Data Science Project 1

MAUNA LOA CO₂ MODELING AND VISUALIZATION
ANTHROPOMETRIC MODELING AND VISUALIZATION

MAUNA LOA CO₂ MODELING AND VISUALIZATION

The Question

In 1966, the World Meteorological Organization (WMO) put forth the term “climatic change” to refer to climatic variability on time-scales longer than ten years, regardless of the cause for such change. During the next decade, scientists began to suspect that human activities had the potential to drastically alter the global climate in ways that would have negative impacts on our environment. The term evolved into “climate change” and is now used to describe both the process of change and the perceived problem. Sometimes the term “global warming” is used, though in many ways this fails to adequately describe the variability in impact, since climate change can cause both hot and cold extremes in weather. Anthropogenic climate change is change that is caused by human activity, as opposed to the Earth’s natural processes. However, in the context of environmental policy, the term “climate change” is often used to mean anthropogenic climate change.

Mauna Loa Observatory is a world-renowned atmospheric research facility. It has been continuously monitoring and collecting data since the 1950’s and its remote location makes it very well-suited for monitoring atmospheric components that can contribute to climate change, including the heat-trapping greenhouse gas carbon dioxide (CO₂). Carbon overload from burning fossil fuels and deforestation is cited as the primary cause of anthropogenic climate change by proponents of such theories, while opponents assert that natural process (such as photosynthesis) contribute more to atmospheric CO₂ than humans and observed changes are simply Earth’s cycle.

Monthly Mean CO₂: The Last Five Years

Create your own version of the plot found here. Do not replicate it, but rather design your own. Use one of the themes found in the ggplot2 or ggthemes packages. You are encouraged to make style adjustments to help you informatively display the data.

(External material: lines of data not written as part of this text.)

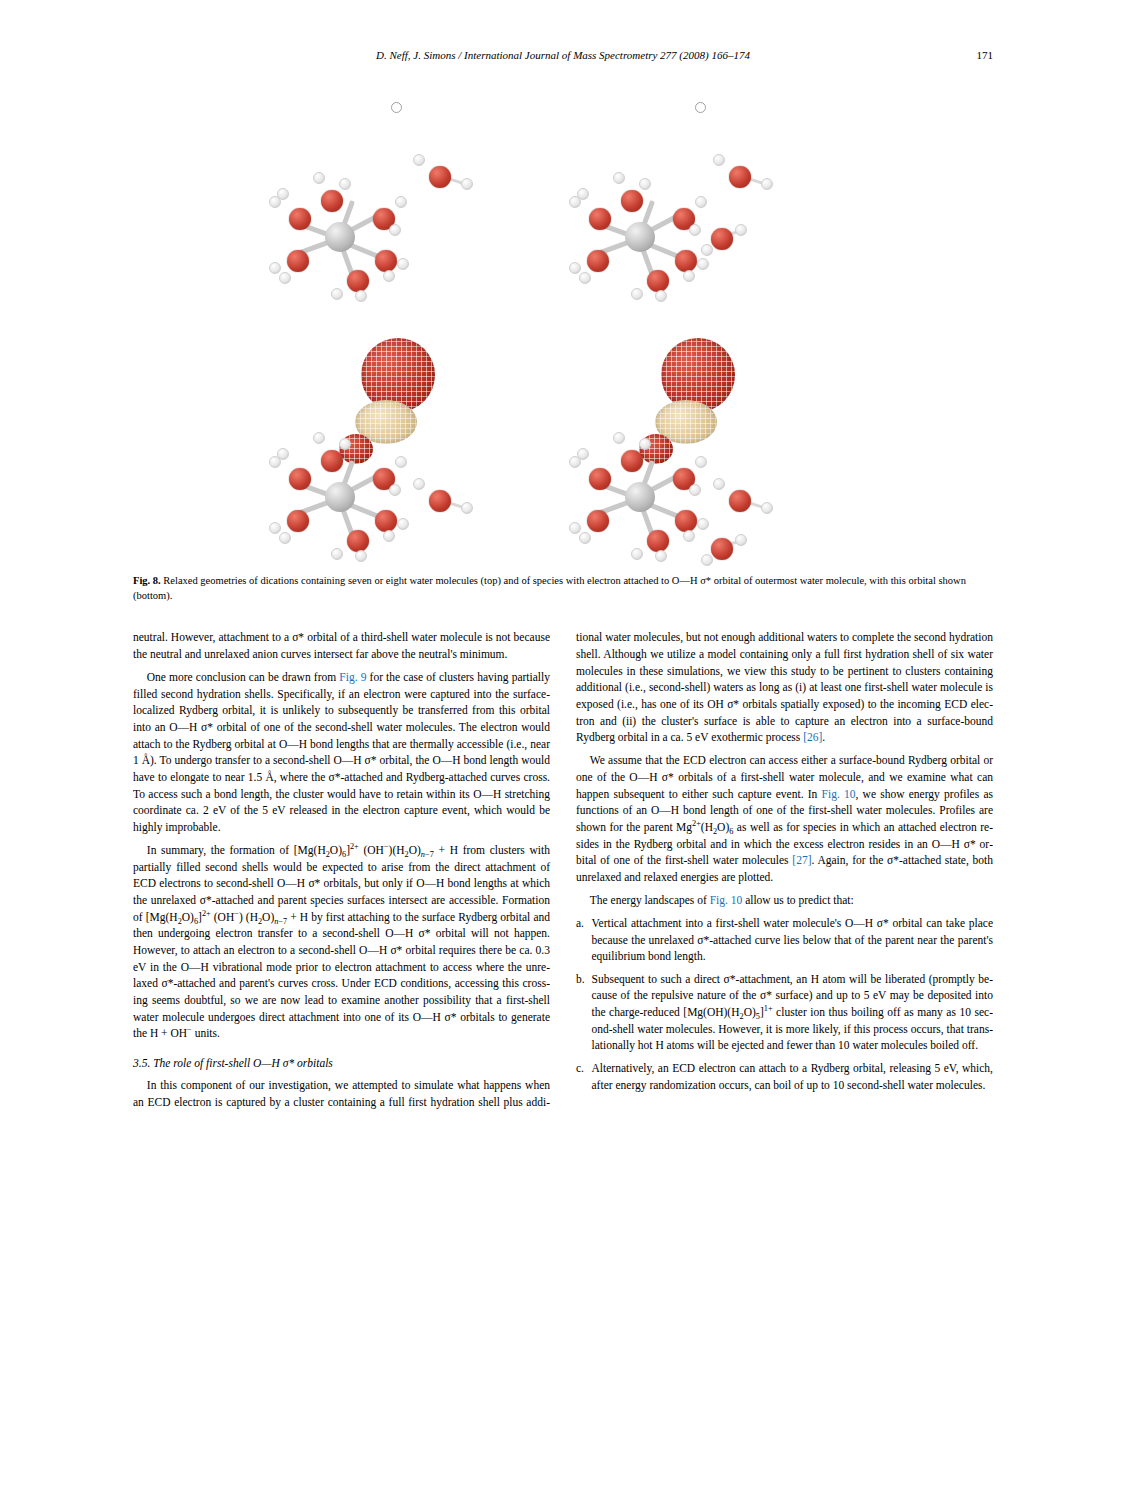D. Neff, J. Simons / International Journal of Mass Spectrometry 277 (2008) 166–174
171
Fig. 8. Relaxed geometries of dications containing seven or eight water molecules (top) and of species with electron attached to O—H σ* orbital of outermost water molecule, with this orbital shown (bottom).
neutral. However, attachment to a σ* orbital of a third-shell water molecule is not because the neutral and unrelaxed anion curves intersect far above the neutral's minimum.
One more conclusion can be drawn from Fig. 9 for the case of clusters having partially filled second hydration shells. Specifically, if an electron were captured into the surface-localized Rydberg orbital, it is unlikely to subsequently be transferred from this orbital into an O—H σ* orbital of one of the second-shell water molecules. The electron would attach to the Rydberg orbital at O—H bond lengths that are thermally accessible (i.e., near 1 Å). To undergo transfer to a second-shell O—H σ* orbital, the O—H bond length would have to elongate to near 1.5 Å, where the σ*-attached and Rydberg-attached curves cross. To access such a bond length, the cluster would have to retain within its O—H stretching coordinate ca. 2 eV of the 5 eV released in the electron capture event, which would be highly improbable.
In summary, the formation of [Mg(H2O)6]2+ (OH−)(H2O)n−7 + H from clusters with partially filled second shells would be expected to arise from the direct attachment of ECD electrons to second-shell O—H σ* orbitals, but only if O—H bond lengths at which the unrelaxed σ*-attached and parent species surfaces intersect are accessible. Formation of [Mg(H2O)6]2+ (OH−) (H2O)n−7 + H by first attaching to the surface Rydberg orbital and then undergoing electron transfer to a second-shell O—H σ* orbital will not happen. However, to attach an electron to a second-shell O—H σ* orbital requires there be ca. 0.3 eV in the O—H vibrational mode prior to electron attachment to access where the unrelaxed σ*-attached and parent's curves cross. Under ECD conditions, accessing this crossing seems doubtful, so we are now lead to examine another possibility that a first-shell water molecule undergoes direct attachment into one of its O—H σ* orbitals to generate the H + OH− units.
3.5. The role of first-shell O—H σ* orbitals
In this component of our investigation, we attempted to simulate what happens when an ECD electron is captured by a cluster containing a full first hydration shell plus additional water molecules, but not enough additional waters to complete the second hydration shell. Although we utilize a model containing only a full first hydration shell of six water molecules in these simulations, we view this study to be pertinent to clusters containing additional (i.e., second-shell) waters as long as (i) at least one first-shell water molecule is exposed (i.e., has one of its OH σ* orbitals spatially exposed) to the incoming ECD electron and (ii) the cluster's surface is able to capture an electron into a surface-bound Rydberg orbital in a ca. 5 eV exothermic process [26].
We assume that the ECD electron can access either a surface-bound Rydberg orbital or one of the O—H σ* orbitals of a first-shell water molecule, and we examine what can happen subsequent to either such capture event. In Fig. 10, we show energy profiles as functions of an O—H bond length of one of the first-shell water molecules. Profiles are shown for the parent Mg2+(H2O)6 as well as for species in which an attached electron resides in the Rydberg orbital and in which the excess electron resides in an O—H σ* orbital of one of the first-shell water molecules [27]. Again, for the σ*-attached state, both unrelaxed and relaxed energies are plotted.
The energy landscapes of Fig. 10 allow us to predict that:
a. Vertical attachment into a first-shell water molecule's O—H σ* orbital can take place because the unrelaxed σ*-attached curve lies below that of the parent near the parent's equilibrium bond length.
b. Subsequent to such a direct σ*-attachment, an H atom will be liberated (promptly because of the repulsive nature of the σ* surface) and up to 5 eV may be deposited into the charge-reduced [Mg(OH)(H2O)5]1+ cluster ion thus boiling off as many as 10 second-shell water molecules. However, it is more likely, if this process occurs, that translationally hot H atoms will be ejected and fewer than 10 water molecules boiled off.
c. Alternatively, an ECD electron can attach to a Rydberg orbital, releasing 5 eV, which, after energy randomization occurs, can boil of up to 10 second-shell water molecules.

CO2_monthly2015 <- co2_monthly %>% filter(year >= 2015)

ggplot(CO2_monthly2015) +
  geom_line(aes(x = date, y = mean_co2), col = "yellow", linetype = 7) +
  geom_point(aes(x = date, y = mean_co2), col = "blue", shape = 7) +
  geom_line(aes(x = date, y = trend_mean_co2), col = "black") +
  geom_point(aes(x = date, y = trend_mean_co2), col = "black", shape = 8) +
  scale_x_continuous(breaks = seq(2015, 2020, .25), 
                     labels = c("2015", rep("", 3), 
                                "2016", rep("", 3),
                                "2017", rep("", 3),
                                "2018", rep("", 3),
                                "2019", rep("", 3),
                                "2020"),
                     limits = c(2015, 2020)) +
  scale_y_continuous(breaks = 395:415, 
                     labels = c("395", rep("", 4),
                                "400", rep("", 4),
                                "405", rep("", 4),
                                "410", rep("", 4),
                                "415"),
                     limits = c(395, 415)) +
  ggtitle(expression("RECENT AVERAGE MONTHLY CO"[2]*" LEVELS AT MAUNA LOA")) +
  ylab("PARTS PER MILLION") +
  xlab("YEAR") +
  theme_classic()

Monthly Mean CO₂: A Major Milestone

An atmospheric CO₂ level of 400 ppm is considered by many to be a symbolic threshold with regard to climate change. “In the centuries to come, history books will likely look back on September 2016 as a major milestone for the world’s climate. At a time when atmospheric carbon dioxide is usually at its minimum, the monthly value failed to drop below 400 parts per million.” (source)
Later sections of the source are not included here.